● Text excerpt:
Declarative lineage

By integrating Sifflet with your Data stack, you automatically get a global vision of your data lineage, from ingestion to consumption.
In some cases, Sifflet cannot connect to your closed environment or doesn't have enough access to retrieve and compute the lineage. For these cases, you have the possibility to add programmatically the edges in your lineage.

Current scope

FeatureAPI
Create/remove* an edge
- between datasets
- between dataset fields
- between other types (dashboards, etc.)❌ (coming soon)
Create/remove an object
- Create/remove a dataset❌ (coming soon)
- Create/remove an orchestrator node linked to a model

*: As of today, you can only remove manually created edges and not automated computed ones

How to create/remove an edge on your lineage

Two steps are required to declare programmatically an edge:

  1. Generate an Access Token
  2. Create/Remove your edges using Sifflet's API

1. Generate an Access Token

You can find more information on how to generate an Access Token here

2. Create/Remove your edge

You can find the API reference here.

a. At dataset level

POST /api/v1/lineage/_create-edge
{
    "downstreamNode":
  	{
      "type": "dataset", 
      "datasourceId": "datasource_UUID",
      "objectName": String
    },
    "upstreamNode":
  	{
      "type": "dataset",
      "datasourceId": "datasource_UUID",
      "objectName": String
    }
}

POST /api/v1/lineage/_remove-edge
{
    "downstreamNode":
  	{
      "type": "dataset", 
      "datasourceId": "datasource_UUID",
      "objectName": String
    },
    "upstreamNode":
  	{
      "type": "dataset",
      "datasourceId": "datasource_UUID",
      "objectName": String
    }
}

Parameters:

  • datasourceId: the Id of the datasource that your object belongs to. You can see below how to find it

  • objectName: the name of your dataset

b. At dataset field level

POST /api/v1/lineage/_create-edge
{
    "downstreamNode":
  	{
      "type": "dataset_field",
      "datasourceId": "datasource_UUID",
      "datasetName": String,
      "objectName": String
    },
    "upstreamNode":
  	{
      "type": "dataset_field",
      "datasourceId": "datasource_UUID",
      "datasetName": String,
      "objectName": String
    }
}

POST /api/v1/lineage/_remove-edge
{
    "downstreamNode":
  	{
      "type": "dataset_field",
      "datasourceId": "datasource_UUID",
      "datasetName": String,
      "objectName": String
    },
    "upstreamNode":
  	{
      "type": "dataset_field",
      "datasourceId": "datasource_UUID",
      "datasetName": String,
      "objectName": String
    }
}

Parameters:

  • datasourceId: the Id of the datasource that your object belongs to. You can see below how to find it

  • datasetName: the name of the dataset your field belongs to

  • objectName: the name of your field

📘

How to find the datasourceId of your object

You have several options to find the datasourceId on Sifflet:

  1. On the asset page, you can see directly the source ID of the source the asset belongs to. You can click on the button next to it to directly copy it
  2. On the source page directly, you can find the source ID in the URL. It should be something similar to https://<name>.siffletdata.com/integrations/sources/source/<datasourceId>/overview

3. Scripts and Examples

Please find below examples in Python and Bash to declare edges on your lineage

Python

Requirements: pip install requests

import requests
import json

tenant = "tenant_name" # change me
token = "your_token" # change with token created at step 1

url = f"https://{tenant}api.siffletdata.com/api/v1/lineages/_create-edge"

● Exercise instructions:
a. List every key that appears inside a node object in the dataset-field-level request bodies of the Sifflet declarative lineage page.
b. According to the Sifflet declarative lineage page, which kind of edges can currently be removed?

● Listed records:
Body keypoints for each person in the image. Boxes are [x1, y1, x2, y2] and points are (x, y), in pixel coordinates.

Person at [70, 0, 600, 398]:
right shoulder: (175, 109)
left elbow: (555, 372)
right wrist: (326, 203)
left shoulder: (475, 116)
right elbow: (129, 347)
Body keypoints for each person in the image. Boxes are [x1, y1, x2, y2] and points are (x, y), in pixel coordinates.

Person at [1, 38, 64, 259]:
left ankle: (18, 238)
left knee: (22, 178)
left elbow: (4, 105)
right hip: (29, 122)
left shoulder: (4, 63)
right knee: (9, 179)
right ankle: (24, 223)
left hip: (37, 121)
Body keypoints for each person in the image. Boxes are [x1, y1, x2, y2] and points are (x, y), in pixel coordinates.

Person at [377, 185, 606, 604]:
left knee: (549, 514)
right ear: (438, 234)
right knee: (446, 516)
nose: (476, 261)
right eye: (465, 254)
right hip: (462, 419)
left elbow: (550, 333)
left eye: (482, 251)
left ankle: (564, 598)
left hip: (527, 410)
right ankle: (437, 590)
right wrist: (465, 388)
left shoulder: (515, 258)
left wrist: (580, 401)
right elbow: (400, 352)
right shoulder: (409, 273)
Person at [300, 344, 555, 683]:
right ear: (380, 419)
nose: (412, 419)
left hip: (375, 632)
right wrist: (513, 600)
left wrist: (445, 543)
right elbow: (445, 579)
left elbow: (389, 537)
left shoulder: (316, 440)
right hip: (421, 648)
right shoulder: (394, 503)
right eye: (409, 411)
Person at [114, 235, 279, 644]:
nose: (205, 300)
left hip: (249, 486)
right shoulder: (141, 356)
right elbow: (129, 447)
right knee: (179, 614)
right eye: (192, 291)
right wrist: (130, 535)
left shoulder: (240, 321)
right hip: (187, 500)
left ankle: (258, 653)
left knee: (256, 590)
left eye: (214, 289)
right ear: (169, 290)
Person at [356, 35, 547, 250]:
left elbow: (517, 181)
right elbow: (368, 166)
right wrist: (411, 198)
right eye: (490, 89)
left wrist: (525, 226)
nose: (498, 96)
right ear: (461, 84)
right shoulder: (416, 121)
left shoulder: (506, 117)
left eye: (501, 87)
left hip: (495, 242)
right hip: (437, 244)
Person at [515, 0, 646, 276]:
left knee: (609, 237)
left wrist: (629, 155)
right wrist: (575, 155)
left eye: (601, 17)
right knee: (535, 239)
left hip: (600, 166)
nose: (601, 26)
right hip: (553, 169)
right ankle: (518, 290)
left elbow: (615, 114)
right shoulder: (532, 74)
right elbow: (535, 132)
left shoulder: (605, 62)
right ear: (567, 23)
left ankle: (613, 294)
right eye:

● Responses:
a. type, datasourceId, datasetName, objectName

b. Only manually created edges can be removed, not automatically computed ones.